[Data records]

· · · ·

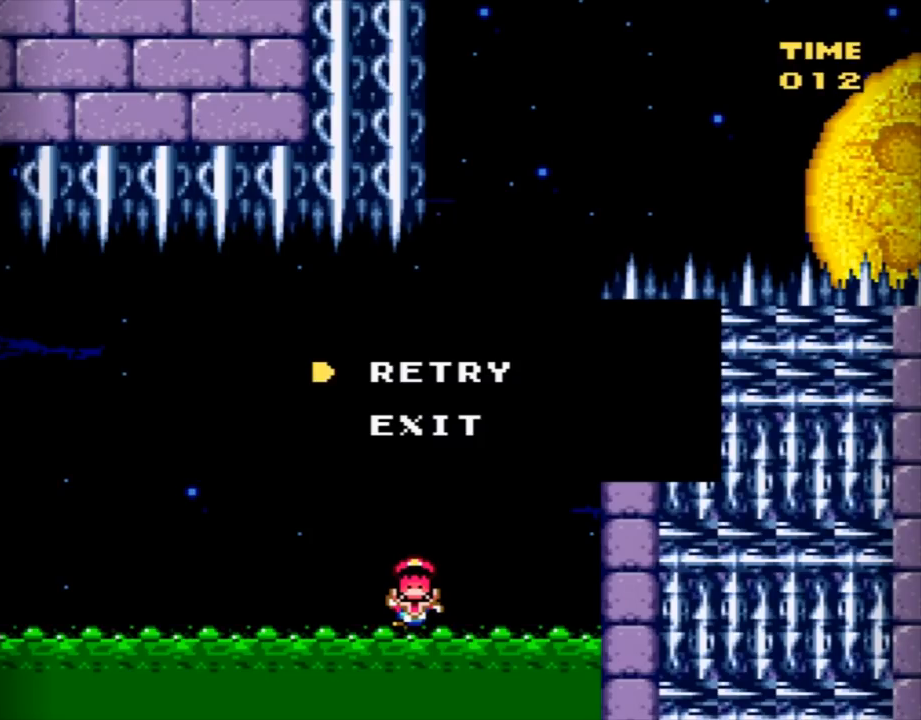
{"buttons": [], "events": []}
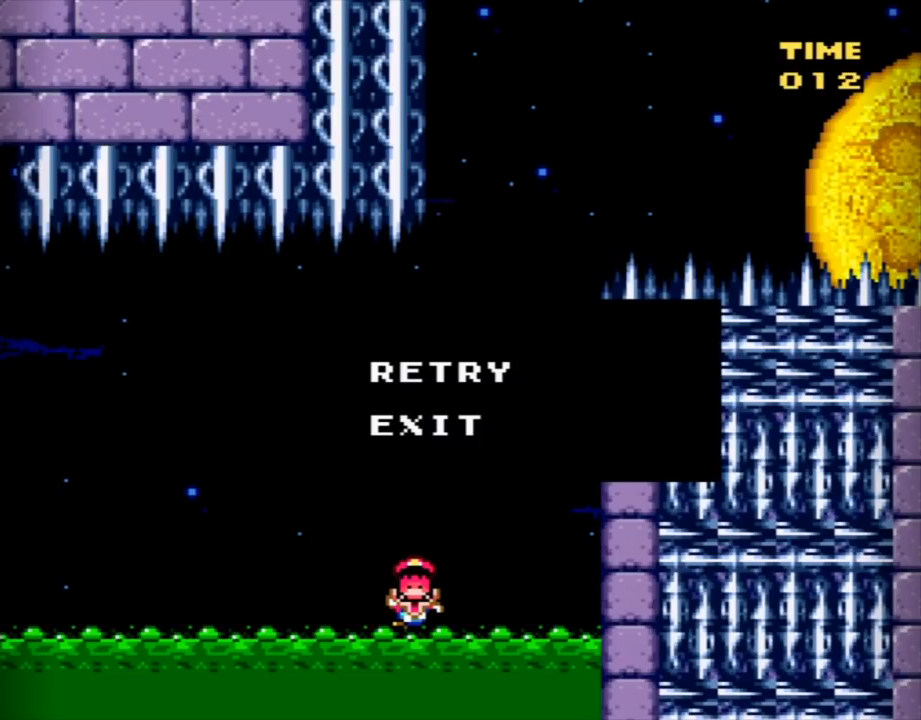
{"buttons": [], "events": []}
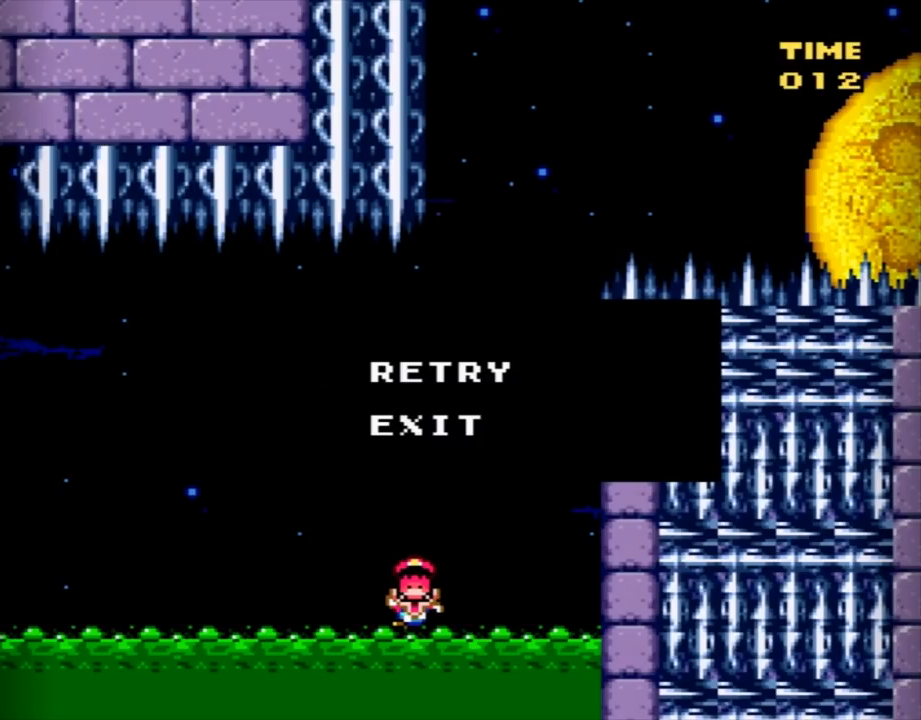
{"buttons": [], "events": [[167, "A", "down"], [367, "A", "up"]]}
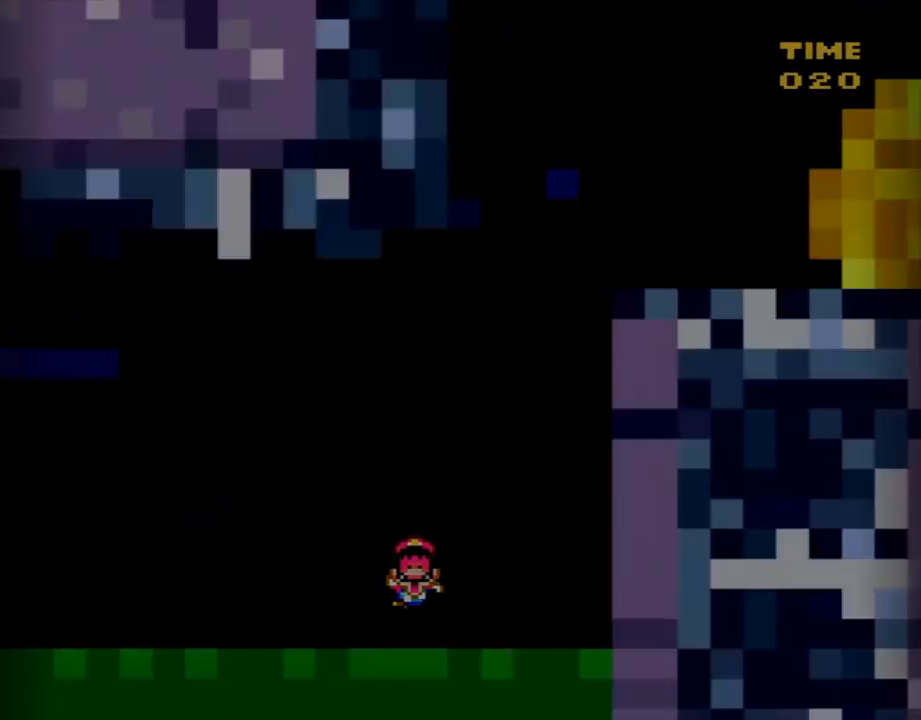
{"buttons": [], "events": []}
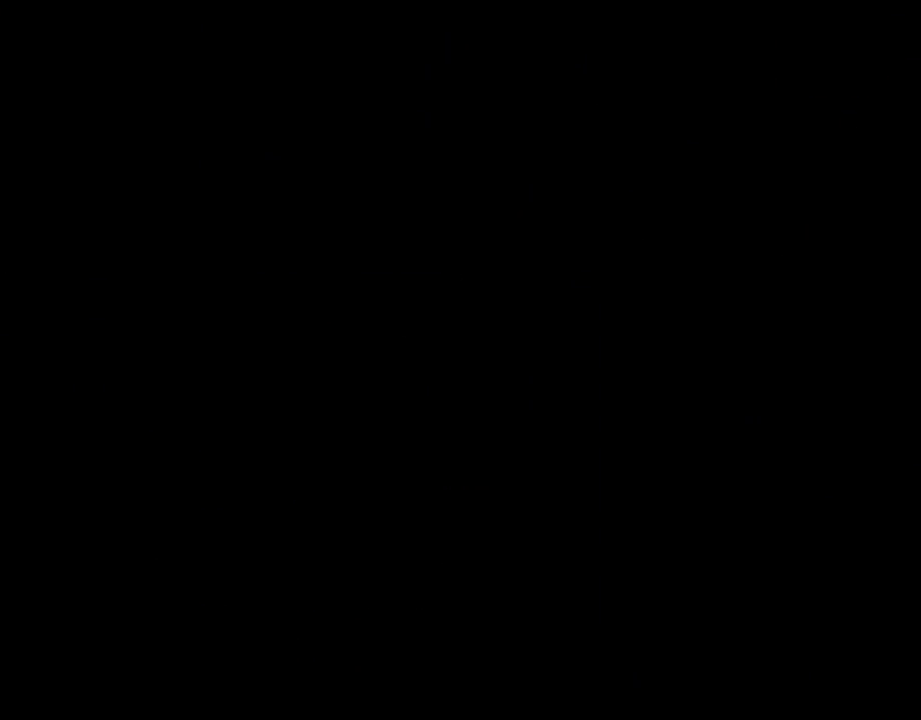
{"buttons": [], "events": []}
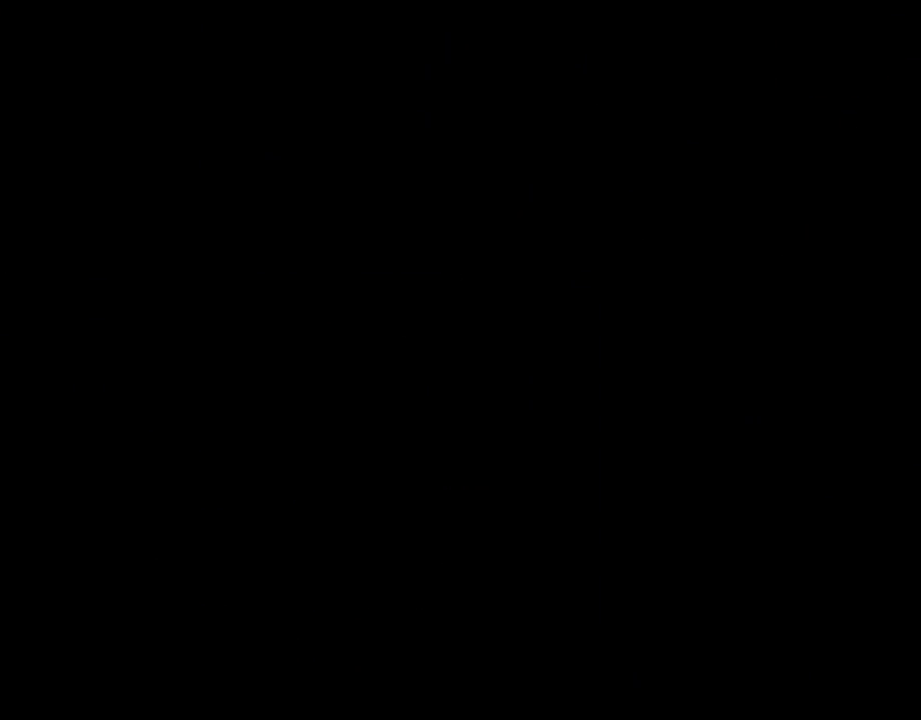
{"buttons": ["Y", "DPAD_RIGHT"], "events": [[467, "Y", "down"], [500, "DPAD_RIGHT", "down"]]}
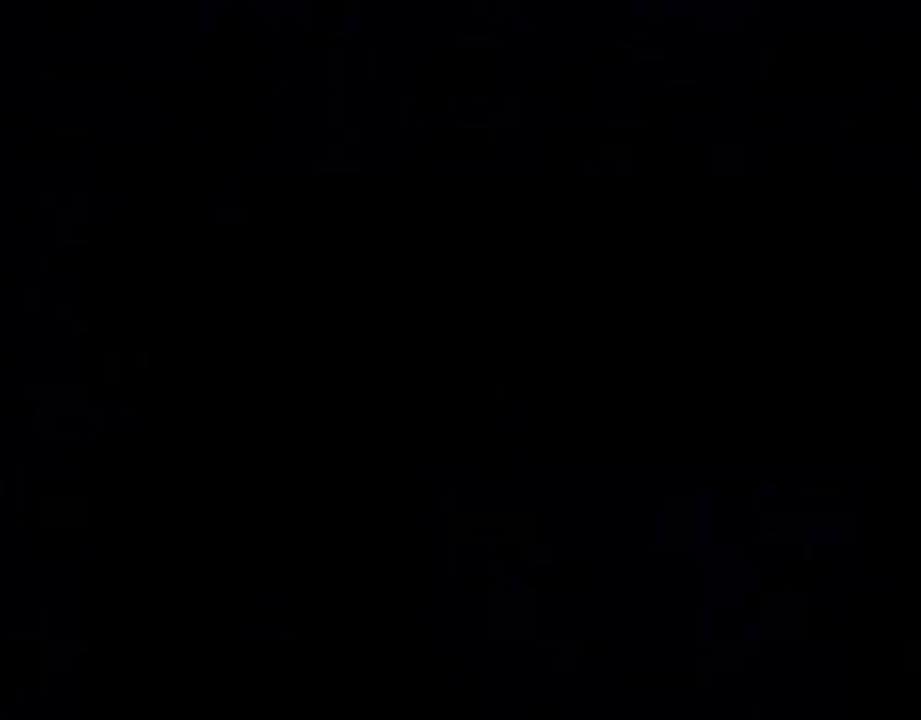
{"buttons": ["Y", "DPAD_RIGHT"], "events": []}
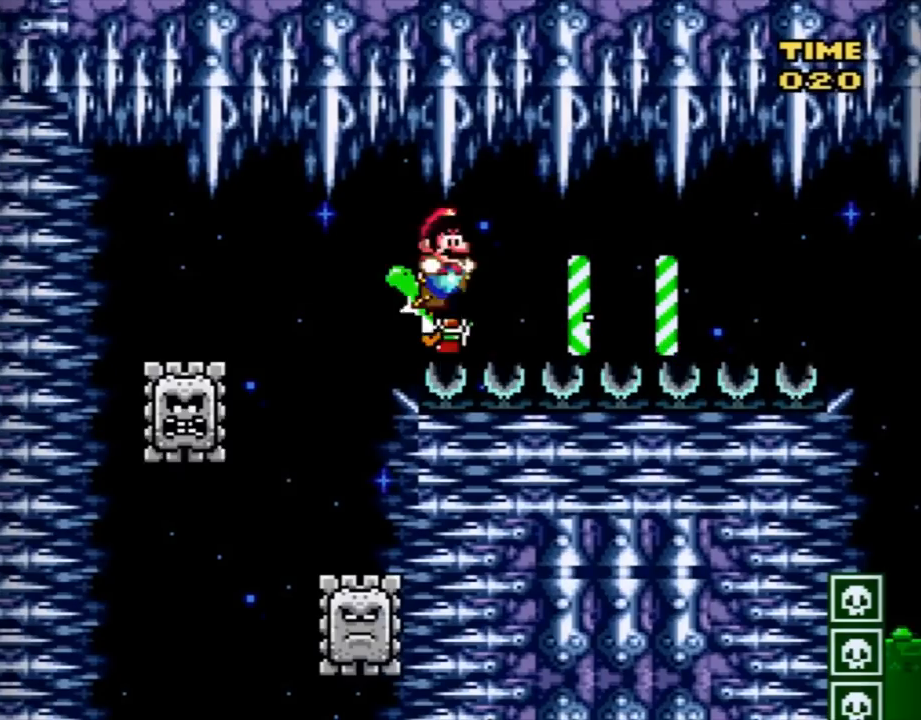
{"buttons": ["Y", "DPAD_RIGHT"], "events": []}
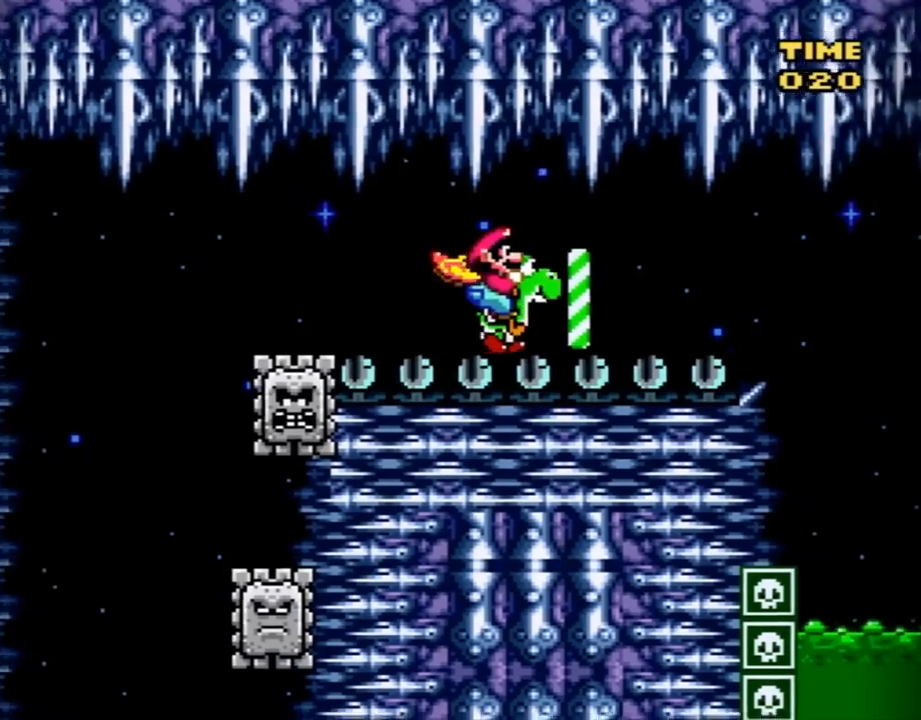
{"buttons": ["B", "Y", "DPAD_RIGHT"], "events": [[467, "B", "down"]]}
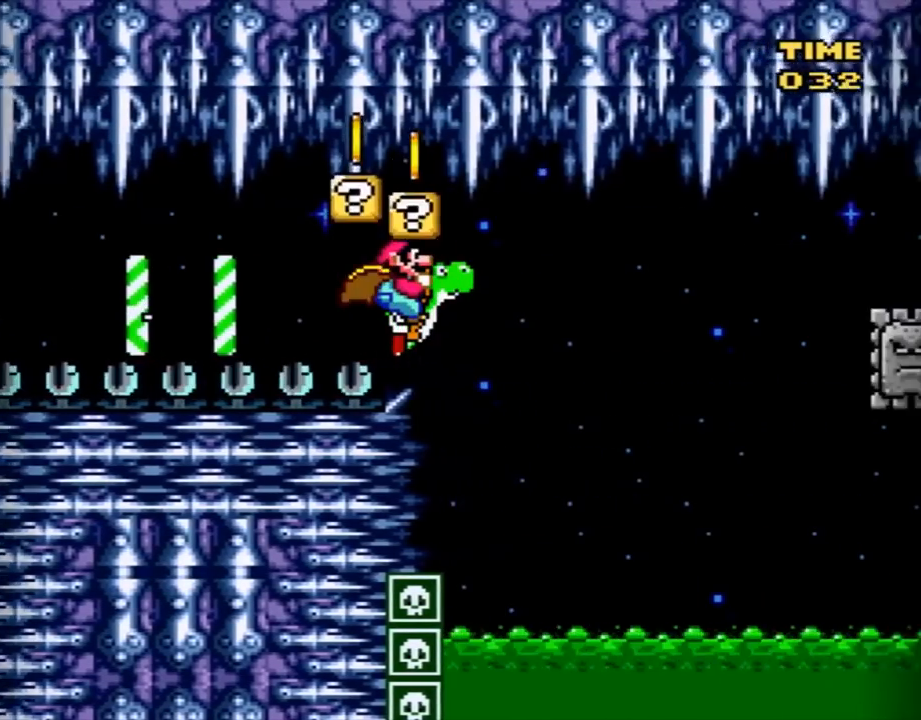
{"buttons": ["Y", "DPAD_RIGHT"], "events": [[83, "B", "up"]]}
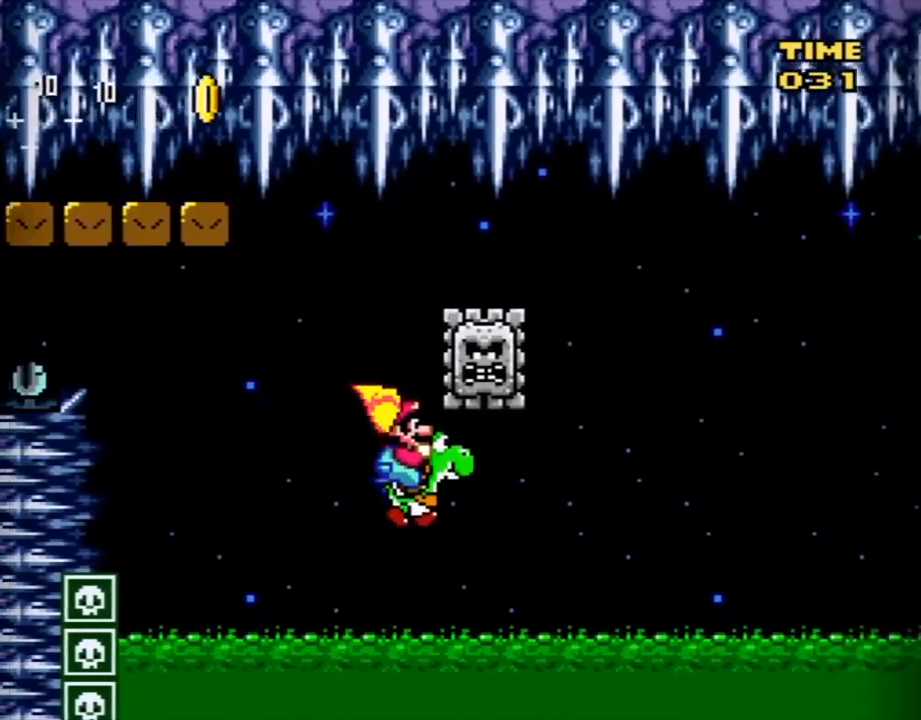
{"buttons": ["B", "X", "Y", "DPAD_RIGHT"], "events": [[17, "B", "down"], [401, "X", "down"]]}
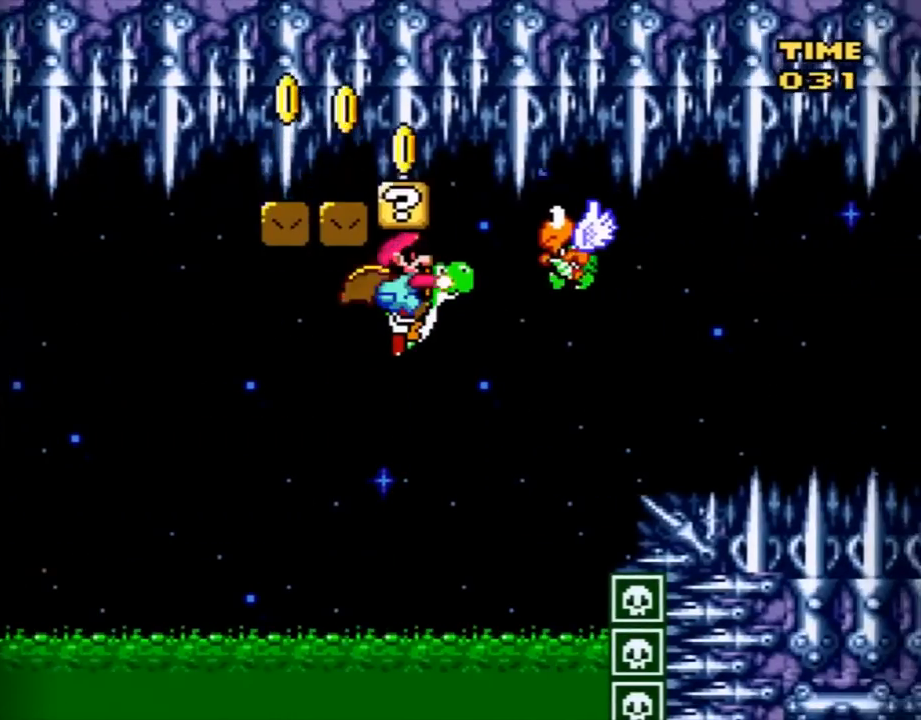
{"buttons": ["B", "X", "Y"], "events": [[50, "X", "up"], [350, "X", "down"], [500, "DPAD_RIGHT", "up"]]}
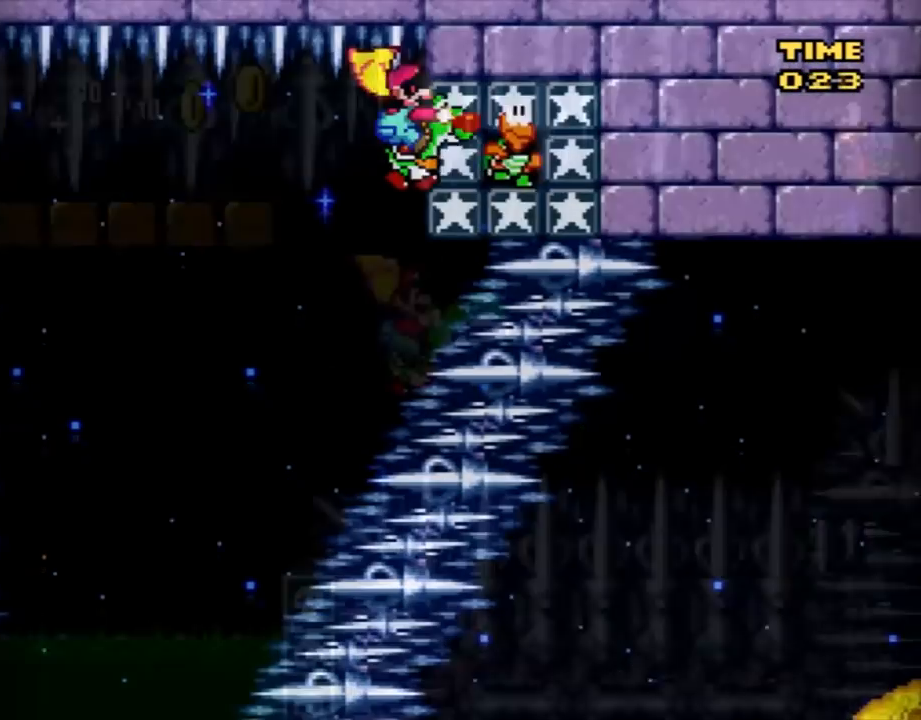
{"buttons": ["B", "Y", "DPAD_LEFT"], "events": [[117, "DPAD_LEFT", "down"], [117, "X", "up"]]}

· · · ·

Copy every record above exactly, leaving out the pictures.

{"buttons": [], "events": []}
{"buttons": [], "events": []}
{"buttons": [], "events": [[167, "A", "down"], [367, "A", "up"]]}
{"buttons": [], "events": []}
{"buttons": [], "events": []}
{"buttons": ["Y", "DPAD_RIGHT"], "events": [[467, "Y", "down"], [500, "DPAD_RIGHT", "down"]]}
{"buttons": ["Y", "DPAD_RIGHT"], "events": []}
{"buttons": ["Y", "DPAD_RIGHT"], "events": []}
{"buttons": ["B", "Y", "DPAD_RIGHT"], "events": [[467, "B", "down"]]}
{"buttons": ["Y", "DPAD_RIGHT"], "events": [[83, "B", "up"]]}
{"buttons": ["B", "X", "Y", "DPAD_RIGHT"], "events": [[17, "B", "down"], [401, "X", "down"]]}
{"buttons": ["B", "X", "Y"], "events": [[50, "X", "up"], [350, "X", "down"], [500, "DPAD_RIGHT", "up"]]}
{"buttons": ["B", "Y", "DPAD_LEFT"], "events": [[117, "DPAD_LEFT", "down"], [117, "X", "up"]]}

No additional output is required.